One in five patients are waiting longer than two months to have cancerous tumours removed in some parts of England, according to Labour analysis the party said revealed a “postcode lottery” in NHS cancer care.
It said NHS data showed that 20% of patients in the West Midlands, Thames Valley, and Surrey and Sussex are forced to wait for more than eight weeks following a cancer diagnosis.
In Greater Manchester, it is fewer than one in 10.
Nearly half of patients requiring chemotherapy in West Yorkshire and Harrogate have to wait that long, more than twice as many as in Oxfordshire and surrounding areas, according to Labour.

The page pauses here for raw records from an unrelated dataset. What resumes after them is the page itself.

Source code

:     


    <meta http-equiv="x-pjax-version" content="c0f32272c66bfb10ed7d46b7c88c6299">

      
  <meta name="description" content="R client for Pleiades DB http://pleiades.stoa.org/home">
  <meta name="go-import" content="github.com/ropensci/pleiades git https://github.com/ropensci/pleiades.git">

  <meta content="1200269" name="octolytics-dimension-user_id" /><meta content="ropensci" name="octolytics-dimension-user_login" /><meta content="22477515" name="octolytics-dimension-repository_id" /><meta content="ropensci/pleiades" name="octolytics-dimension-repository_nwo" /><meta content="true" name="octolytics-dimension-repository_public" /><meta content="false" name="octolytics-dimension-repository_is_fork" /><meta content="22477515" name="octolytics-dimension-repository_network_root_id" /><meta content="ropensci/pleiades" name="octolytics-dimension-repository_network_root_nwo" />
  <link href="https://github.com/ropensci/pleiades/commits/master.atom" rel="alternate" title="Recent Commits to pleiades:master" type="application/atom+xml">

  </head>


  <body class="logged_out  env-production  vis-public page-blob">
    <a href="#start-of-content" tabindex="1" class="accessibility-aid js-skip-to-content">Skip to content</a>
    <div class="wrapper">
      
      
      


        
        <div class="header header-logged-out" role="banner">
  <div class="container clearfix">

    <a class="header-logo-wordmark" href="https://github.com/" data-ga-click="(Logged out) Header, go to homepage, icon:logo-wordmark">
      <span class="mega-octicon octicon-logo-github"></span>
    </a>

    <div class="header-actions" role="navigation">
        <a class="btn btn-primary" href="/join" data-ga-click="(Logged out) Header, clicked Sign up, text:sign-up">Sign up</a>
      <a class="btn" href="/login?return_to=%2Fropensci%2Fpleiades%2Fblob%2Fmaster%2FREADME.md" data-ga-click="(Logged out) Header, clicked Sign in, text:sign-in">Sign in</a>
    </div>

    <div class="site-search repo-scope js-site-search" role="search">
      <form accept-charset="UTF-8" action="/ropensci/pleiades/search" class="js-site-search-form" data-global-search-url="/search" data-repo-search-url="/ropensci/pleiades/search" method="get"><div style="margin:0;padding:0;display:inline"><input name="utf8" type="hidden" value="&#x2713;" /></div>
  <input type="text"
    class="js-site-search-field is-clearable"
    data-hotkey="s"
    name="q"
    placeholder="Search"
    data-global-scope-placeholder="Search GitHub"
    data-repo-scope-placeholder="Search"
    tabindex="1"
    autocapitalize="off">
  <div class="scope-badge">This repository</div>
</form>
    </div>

The Opposition said its analysis also found that people in poorer parts of the country are more likely to have a late cancer diagnosis.
Some 47% of cancer patients in the most deprived communities are diagnosed late, while it is 39% in the least deprived.
So far this year, more than 95,000 people with an urgent referral for suspected cancer have had to wait more than two weeks to see a consultant, Labour said.
Shadow public health minister Andrew Gwynne said: “Receiving the fast and quality cancer care should not depend on your postcode.
“Thirteen years of Conservative mismanagement of the NHS has left the health service unable to be there for too many people when they need it.
“Getting cancer patients treated on time again will be a mission of the next Labour government.”
A Department of Health and Social Care spokesperson said: “Cancer survival rates are improving, with the overall first year survival rate up 9% to 75%.
“More people are also being seen and treated by record numbers of staff than ever before but we know there is more to do.
“That is why we have made cutting waiting lists one of the Government’s top five priorities backed by a long-term workforce plan.
“We have also opened 114 community diagnostic centres delivering 4.6 million tests, including to detect cancer.”
A source close to Health Secretary Steve Barclay said: “The Health Secretary recently announced further action on addressing inequalities in cancer outcomes with a national rollout of the hugely successful lung cancer screening programme.
“No such initiative exists in the Labour-run Welsh NHS, where cancer patients also wait longer to start treatment.”